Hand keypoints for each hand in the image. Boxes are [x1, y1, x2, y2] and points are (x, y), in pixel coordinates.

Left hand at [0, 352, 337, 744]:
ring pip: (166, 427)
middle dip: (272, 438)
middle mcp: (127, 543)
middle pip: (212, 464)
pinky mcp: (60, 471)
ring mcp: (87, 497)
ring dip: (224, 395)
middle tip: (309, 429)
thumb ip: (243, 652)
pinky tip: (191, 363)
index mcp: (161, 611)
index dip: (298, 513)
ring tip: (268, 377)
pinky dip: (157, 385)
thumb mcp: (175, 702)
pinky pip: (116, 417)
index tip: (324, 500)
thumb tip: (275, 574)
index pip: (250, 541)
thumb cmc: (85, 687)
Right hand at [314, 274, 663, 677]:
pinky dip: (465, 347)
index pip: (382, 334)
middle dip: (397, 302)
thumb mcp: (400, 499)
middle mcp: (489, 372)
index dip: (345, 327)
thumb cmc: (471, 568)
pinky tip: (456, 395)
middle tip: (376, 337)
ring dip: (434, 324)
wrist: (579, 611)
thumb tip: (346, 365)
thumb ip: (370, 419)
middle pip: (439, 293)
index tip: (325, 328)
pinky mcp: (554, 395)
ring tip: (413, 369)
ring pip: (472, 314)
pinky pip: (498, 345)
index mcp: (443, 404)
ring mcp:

━━━━

Restate word for word the entries above, starting at the line with "middle tip: (376, 337)" and ending at the line with "index mcp: (443, 404)", inclusive, and no others.

middle tip: (376, 337)
ring dip: (434, 324)
wrist: (579, 611)
thumb tip: (346, 365)
thumb ip: (370, 419)
middle pip: (439, 293)
index tip: (325, 328)
pinky mcp: (554, 395)
ring tip: (413, 369)
ring pip: (472, 314)
pinky pip: (498, 345)
index mcp: (443, 404)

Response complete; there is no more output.